KUANSING – Sebuah proyek senilai Rp4,18 miliar kini berada di bawah sorotan. Di tengah pusaran kasus Operasi Tangkap Tangan (OTT) Komisi Pemberantasan Korupsi (KPK) yang menyeret Bupati Kuantan Singingi (Kuansing) Suhardiman Amby, proyek pembangunan Astaka Musabaqah Tilawatil Quran (MTQ) Provinsi Riau di Kuansing mulai dipertanyakan.senin tgl (27/7/2026)
Bukan semata karena nilainya yang mencapai miliaran rupiah.
Namun karena rangkaian waktu, proses pengadaan, penetapan pemenang, hingga pelaksanaan proyek tersebut menyisakan sejumlah pertanyaan yang kini mengemuka di ruang publik.
Proyek itu digarap Dinas Pekerjaan Umum dan Penataan Ruang (PUPR) Kuansing.
Pemenangnya disebut CV Quarto dengan nilai kontrak Rp4,18 miliar.
Di atas kertas, proyek tersebut merupakan pekerjaan konstruksi pemerintah.
Namun dalam situasi ketika pucuk pemerintahan daerah tengah terseret perkara korupsi, setiap proyek bernilai besar yang lahir pada periode pemerintahan yang sama tentu tak bisa dilepaskan begitu saja dari kebutuhan untuk ditelusuri secara menyeluruh.
Publik kini meminta KPK tidak hanya mengurai perkara OTT dari permukaannya.
Publik mendesak lembaga antirasuah menelusuri kemungkinan adanya jejak lain di balik proyek-proyek strategis yang memiliki nilai besar.
Termasuk proyek pembangunan Astaka MTQ.
Salah satu titik yang menjadi perhatian adalah persoalan waktu.
MTQ Riau ke-44 di Kuansing telah berlangsung pada 27 Juni hingga 3 Juli 2026.
Namun, kontrak pembangunan Astaka tersebut tercatat berlangsung sejak 31 Maret hingga 27 Agustus 2026.
Dengan demikian, pekerjaan konstruksi itu masih memiliki waktu pengerjaan hingga hampir dua bulan setelah agenda MTQ selesai digelar.

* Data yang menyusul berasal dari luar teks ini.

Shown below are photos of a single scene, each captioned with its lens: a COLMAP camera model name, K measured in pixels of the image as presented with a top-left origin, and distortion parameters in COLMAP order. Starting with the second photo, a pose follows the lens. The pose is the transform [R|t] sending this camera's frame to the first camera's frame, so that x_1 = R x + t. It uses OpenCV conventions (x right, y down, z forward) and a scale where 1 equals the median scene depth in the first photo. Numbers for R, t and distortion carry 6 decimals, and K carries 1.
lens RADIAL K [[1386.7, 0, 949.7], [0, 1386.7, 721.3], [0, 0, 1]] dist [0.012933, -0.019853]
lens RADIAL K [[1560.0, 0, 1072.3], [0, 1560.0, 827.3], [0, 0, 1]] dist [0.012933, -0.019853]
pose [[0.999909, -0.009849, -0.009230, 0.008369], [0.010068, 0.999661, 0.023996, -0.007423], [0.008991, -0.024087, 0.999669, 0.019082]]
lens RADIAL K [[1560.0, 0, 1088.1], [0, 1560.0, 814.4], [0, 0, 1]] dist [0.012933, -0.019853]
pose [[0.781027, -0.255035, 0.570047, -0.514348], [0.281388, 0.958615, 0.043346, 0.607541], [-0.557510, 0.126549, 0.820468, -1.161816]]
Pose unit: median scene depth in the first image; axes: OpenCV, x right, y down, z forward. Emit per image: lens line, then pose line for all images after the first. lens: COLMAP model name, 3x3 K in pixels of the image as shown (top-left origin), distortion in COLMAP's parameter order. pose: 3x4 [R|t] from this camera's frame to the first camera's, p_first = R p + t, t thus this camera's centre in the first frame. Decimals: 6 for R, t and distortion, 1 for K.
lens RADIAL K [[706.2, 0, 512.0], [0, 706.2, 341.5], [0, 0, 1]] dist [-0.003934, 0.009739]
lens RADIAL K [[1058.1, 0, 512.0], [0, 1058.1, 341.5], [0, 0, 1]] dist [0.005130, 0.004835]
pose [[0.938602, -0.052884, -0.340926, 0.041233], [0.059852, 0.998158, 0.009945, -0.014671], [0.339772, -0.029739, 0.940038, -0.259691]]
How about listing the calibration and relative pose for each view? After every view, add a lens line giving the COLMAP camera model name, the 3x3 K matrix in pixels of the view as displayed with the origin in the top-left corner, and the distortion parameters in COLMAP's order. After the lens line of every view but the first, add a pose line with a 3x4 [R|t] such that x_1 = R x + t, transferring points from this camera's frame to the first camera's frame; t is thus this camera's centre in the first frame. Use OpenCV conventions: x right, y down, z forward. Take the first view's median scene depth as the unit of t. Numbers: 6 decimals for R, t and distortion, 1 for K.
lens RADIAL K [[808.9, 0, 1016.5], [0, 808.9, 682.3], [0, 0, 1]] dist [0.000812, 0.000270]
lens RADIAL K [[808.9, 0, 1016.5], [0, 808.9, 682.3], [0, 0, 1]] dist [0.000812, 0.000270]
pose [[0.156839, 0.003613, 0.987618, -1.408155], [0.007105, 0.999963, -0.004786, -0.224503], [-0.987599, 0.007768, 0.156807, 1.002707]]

Di sinilah pertanyaan publik mulai mengarah pada satu hal penting.
Jika Astaka tersebut disiapkan sebagai bagian dari fasilitas utama untuk mendukung pelaksanaan MTQ Provinsi Riau, mengapa masa pelaksanaan kontraknya justru berlangsung hingga setelah kegiatan besar tersebut berakhir?
Apakah sejak awal desain pekerjaan memang tidak sepenuhnya ditujukan untuk kebutuhan pelaksanaan MTQ atau hanya mengejar fee.
Publik juga meminta KPK menelusuri kemungkinan adanya gratifikasi atau pemberian yang berkaitan dengan proyek tersebut.
Bukan berarti telah ada pihak yang terbukti menerima atau memberikan sesuatu.
Namun, di tengah perkara OTT yang sedang membelit kepala daerah dan sejumlah pejabat di lingkungan Pemkab Kuansing, pertanyaan mengenai kemungkinan hubungan antara proyek dan perkara utama menjadi wajar untuk diuji.
Hingga berita ini diterbitkan, belum diperoleh keterangan resmi dari Kepala Dinas PUPR Kuansing, Ade Fahrer.
Upaya media untuk konfirmasi. Melalui Nomor telepon yang bersangkutan juga belum dapat dihubungi.
Catatan: “Media ini memberikan ruang hak jawab kepada setiap pihak yang merasa dirugikan oleh pemberitaan, sebagaimana diatur dalam Undang-Undang Nomor 40 Tahun 1999 tentang Pers, sebagai bentuk penghormatan terhadap prinsip keberimbangan, akurasi, dan profesionalisme jurnalistik.